[Reading text]:

Now that Prometheus is monitoring our application, we can look at the metrics we've collected. To start, open the OpenShift web user interface (UI) and go to the Advanced > Metrics page. On this page, we can execute Prometheus queries. PromQL is the Prometheus Query Language and offers a simple, expressive language to query the time series that Prometheus collected.

As an example, we’ll use a query for calculating the 99% quantile response time of the .NET application service:

histogram_quantile(0.99, sum by(le) (rate(http_request_duration_seconds_bucket[5m])))*1000

Figure 1 shows the response-time graph generated by Prometheus.

Graph of a .NET application service's 99% quantile response time
Figure 1: A histogram graphs a .NET application service's 99% quantile response time.

PromQL queries

In case you're not familiar with PromQL, let's dissect this query. We're using the http_request_duration_seconds_bucket metric from the http_request_duration_seconds histogram that we saw under the /metrics path.

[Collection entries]
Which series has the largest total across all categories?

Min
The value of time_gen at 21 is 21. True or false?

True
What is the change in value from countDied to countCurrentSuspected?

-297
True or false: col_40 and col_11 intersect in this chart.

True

...

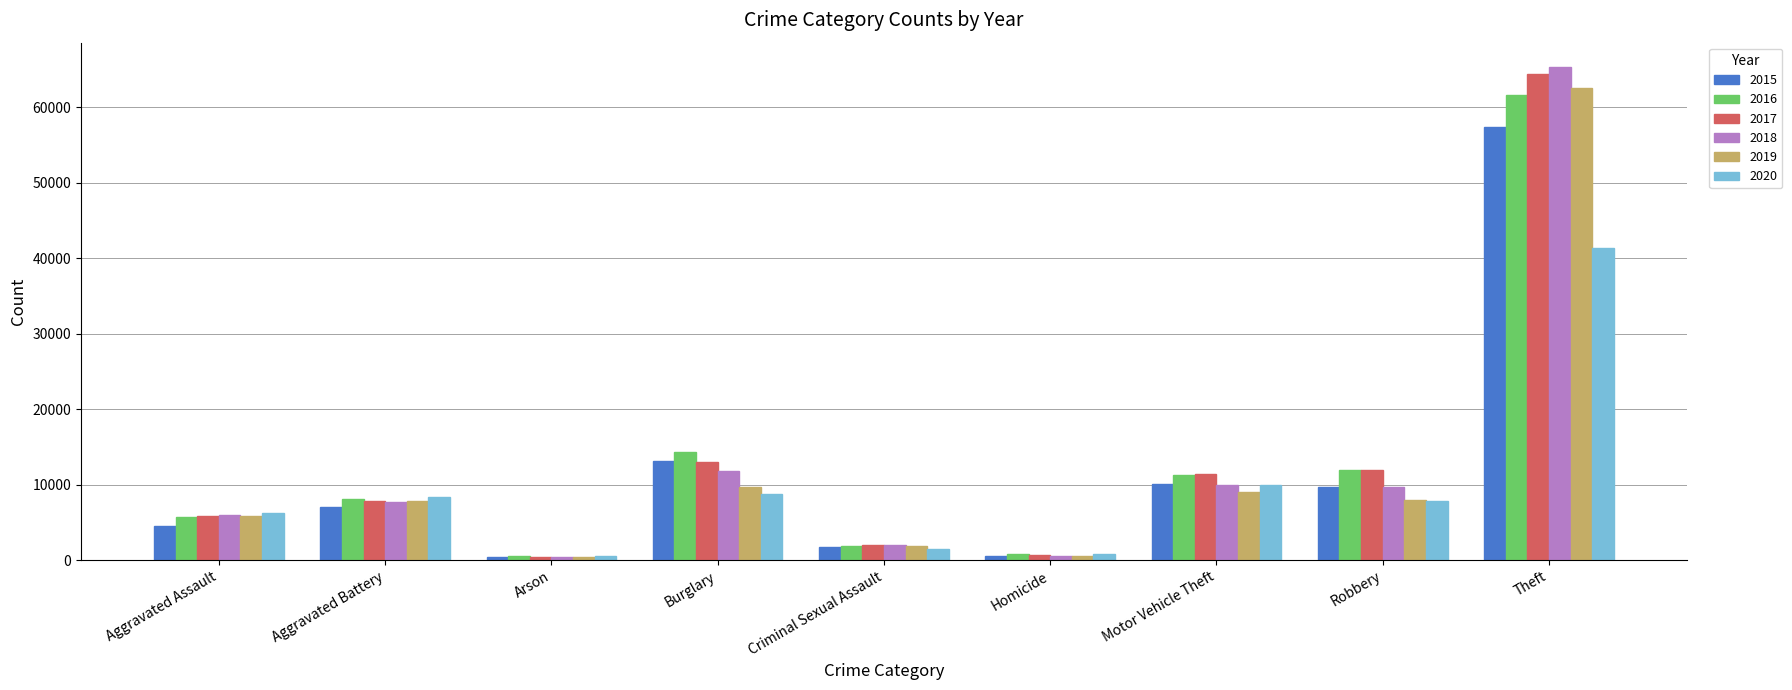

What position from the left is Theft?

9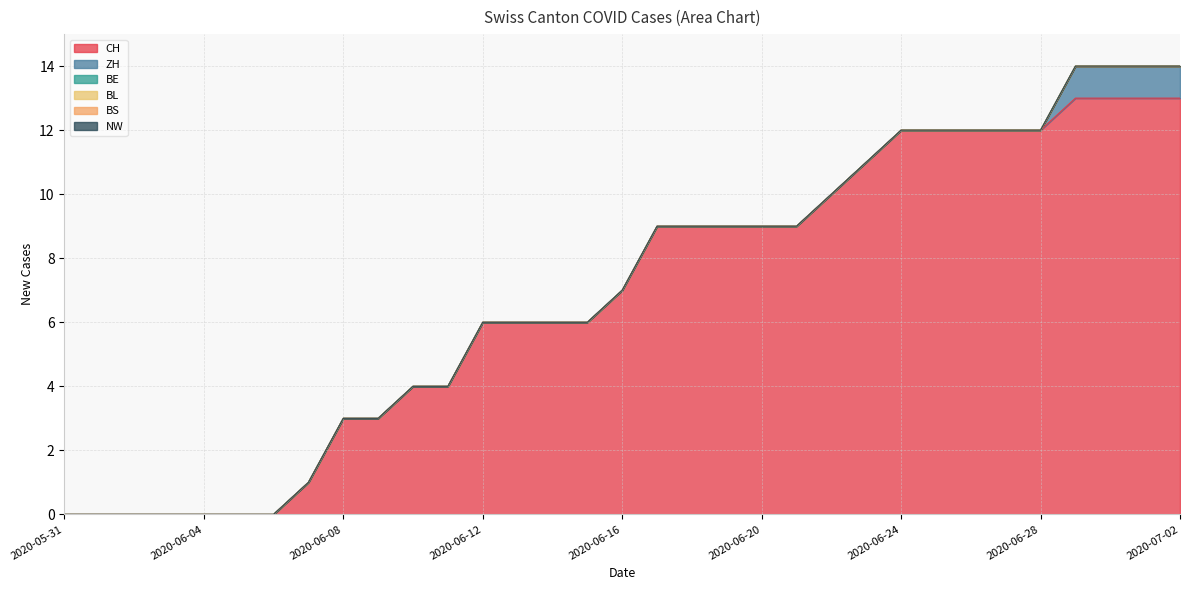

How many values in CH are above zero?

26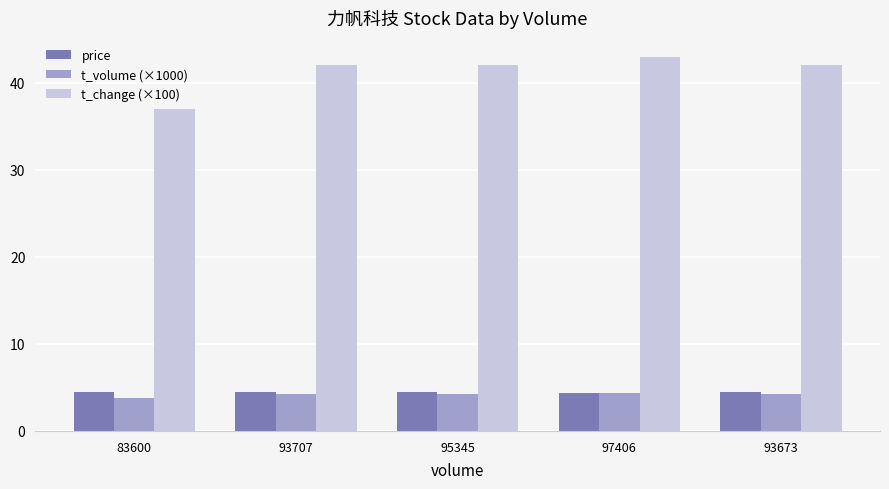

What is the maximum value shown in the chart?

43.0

[Assignment 1]:
In the Prometheus metrics text, which page of the OpenShift web UI is used to run Prometheus queries?
[Assignment 2]:
Copy the part of the Prometheus metrics text starting with "Now that Prometheus" and going on through "that Prometheus collected.", and rename "web user interface" as "web console".
[Assignment 3]:
Go on with the Prometheus metrics text from its last sentence.
These records were drawn from a separate source.

[Answer 1]:
The Advanced > Metrics page.

[Answer 2]:
Now that Prometheus is monitoring our application, we can look at the metrics we've collected. To start, open the OpenShift web console (UI) and go to the Advanced > Metrics page. On this page, we can execute Prometheus queries. PromQL is the Prometheus Query Language and offers a simple, expressive language to query the time series that Prometheus collected.

[Answer 3]:
Because these values are ever-incrementing counters, we apply the rate operation over a five-minute window. This gives us the response-time change over the last five minutes. The http_request_duration_seconds_bucket metric is split into a number of time series (per code, method, and so on). We don't care about these individual series, so we will sum them up. We add the by (le) argument to maintain the separate buckets that make up the histogram. We use histogram_quantile to obtain the 99% quantile value, and multiply by 1000 to get the time in milliseconds.

Conclusion

In this article, you've learned about using Prometheus to monitor .NET Core applications that are deployed on Kubernetes. If you wanted to continue with the example, you could use the metrics collected by Prometheus to generate alerts and view them in one or more Grafana dashboards. If you're curious, check out OpenShift 4.3's support for accessing Prometheus, the Alerting UI, and Grafana via the web console.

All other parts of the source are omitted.